**TO DO**
The exact lines from the start of the material below through the line holding "Identify the document" are the answer; return those, pictures excluded.

**INPUT DATA**
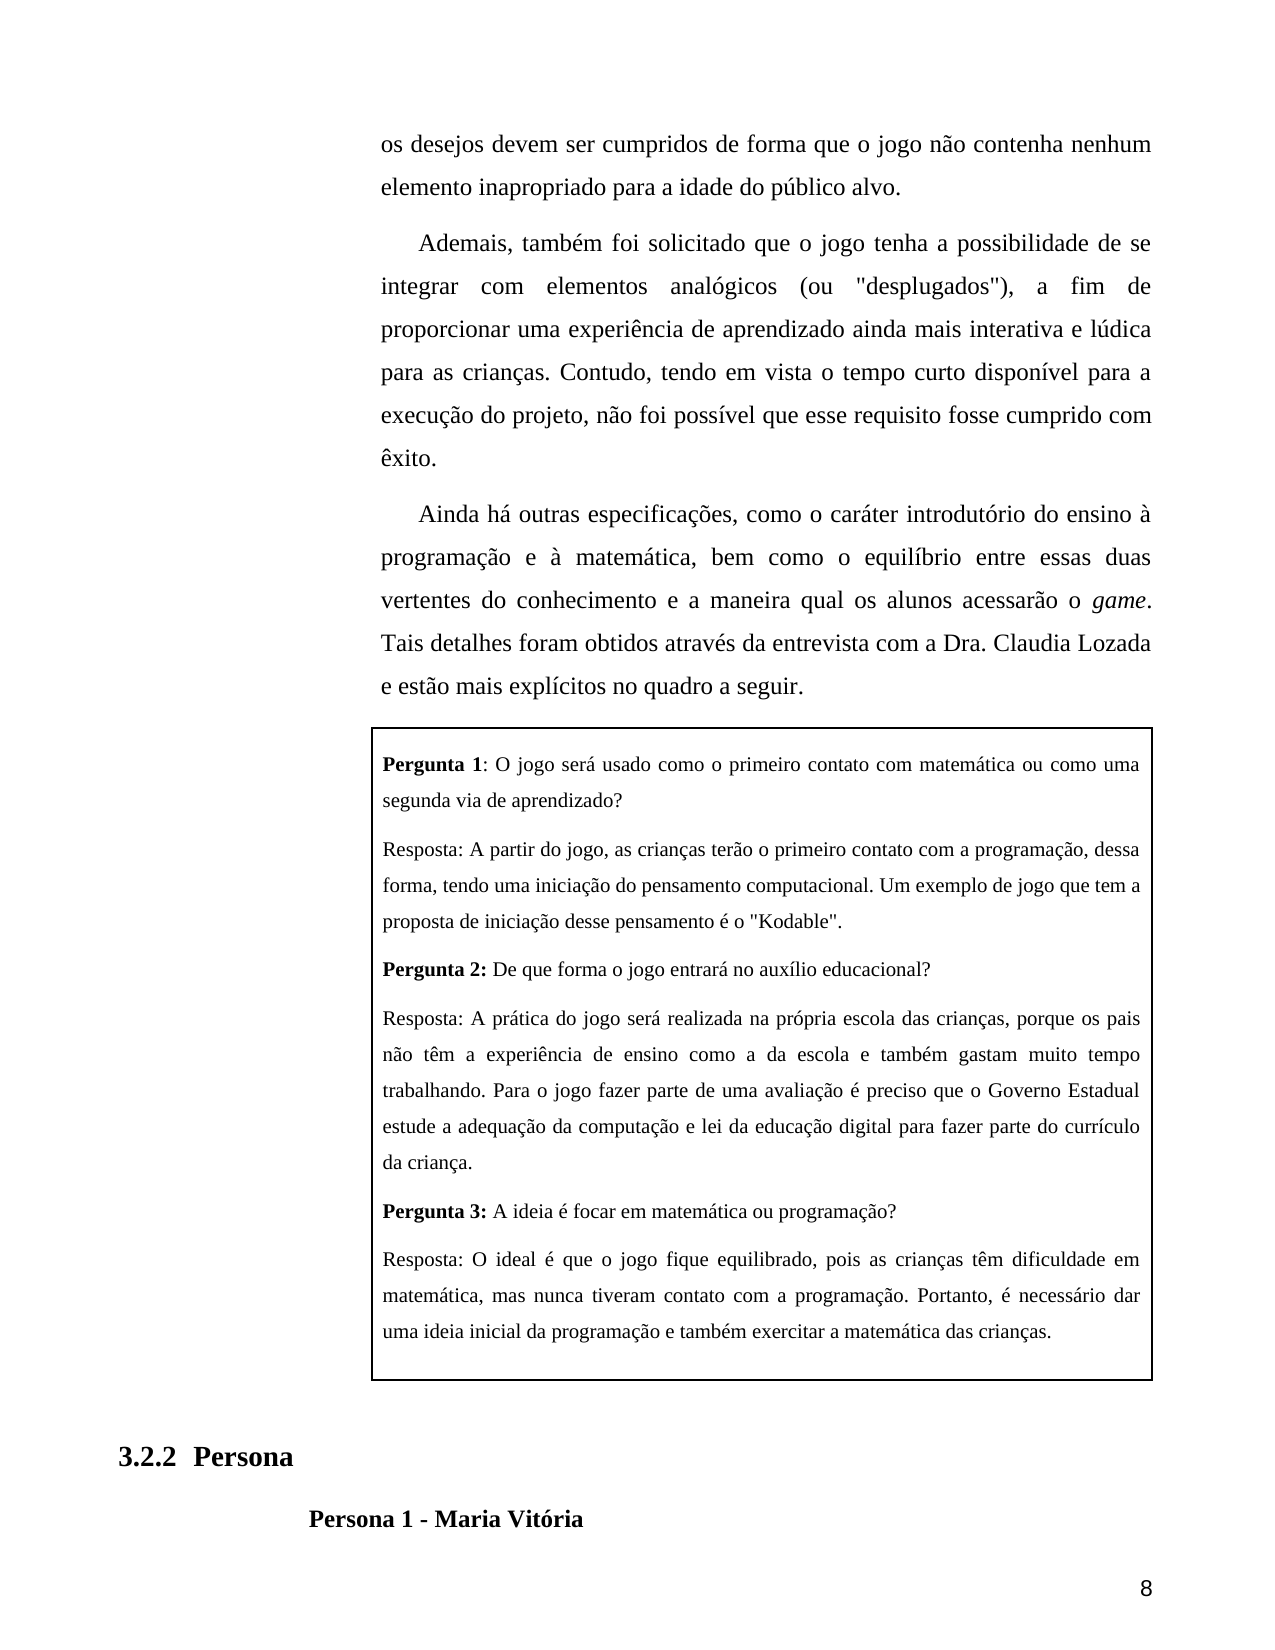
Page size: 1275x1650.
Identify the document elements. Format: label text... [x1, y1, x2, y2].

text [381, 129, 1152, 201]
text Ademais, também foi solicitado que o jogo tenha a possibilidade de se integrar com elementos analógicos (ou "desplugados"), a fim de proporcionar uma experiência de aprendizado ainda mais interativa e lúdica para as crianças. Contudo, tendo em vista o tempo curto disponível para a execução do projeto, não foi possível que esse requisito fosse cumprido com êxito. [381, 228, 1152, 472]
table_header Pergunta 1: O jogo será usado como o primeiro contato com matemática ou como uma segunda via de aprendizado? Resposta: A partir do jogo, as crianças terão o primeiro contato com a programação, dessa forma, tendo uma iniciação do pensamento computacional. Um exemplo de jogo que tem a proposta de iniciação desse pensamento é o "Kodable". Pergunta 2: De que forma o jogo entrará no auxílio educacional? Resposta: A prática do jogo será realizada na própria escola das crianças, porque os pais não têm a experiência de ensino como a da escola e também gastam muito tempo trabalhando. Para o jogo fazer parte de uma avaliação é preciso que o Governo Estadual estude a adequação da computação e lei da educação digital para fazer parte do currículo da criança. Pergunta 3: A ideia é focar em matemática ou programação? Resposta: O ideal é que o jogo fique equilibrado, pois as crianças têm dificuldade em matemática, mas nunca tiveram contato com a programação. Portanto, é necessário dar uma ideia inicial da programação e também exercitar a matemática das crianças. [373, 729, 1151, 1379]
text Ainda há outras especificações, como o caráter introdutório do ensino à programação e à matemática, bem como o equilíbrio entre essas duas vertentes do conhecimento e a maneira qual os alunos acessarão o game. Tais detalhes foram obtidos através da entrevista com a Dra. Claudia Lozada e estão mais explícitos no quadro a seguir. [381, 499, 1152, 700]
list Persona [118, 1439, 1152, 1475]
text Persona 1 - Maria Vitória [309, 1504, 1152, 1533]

**OUTPUT BELOW**
Page size: 1275x1650.
Identify the document elements. Format: label text... [x1, y1, x2, y2].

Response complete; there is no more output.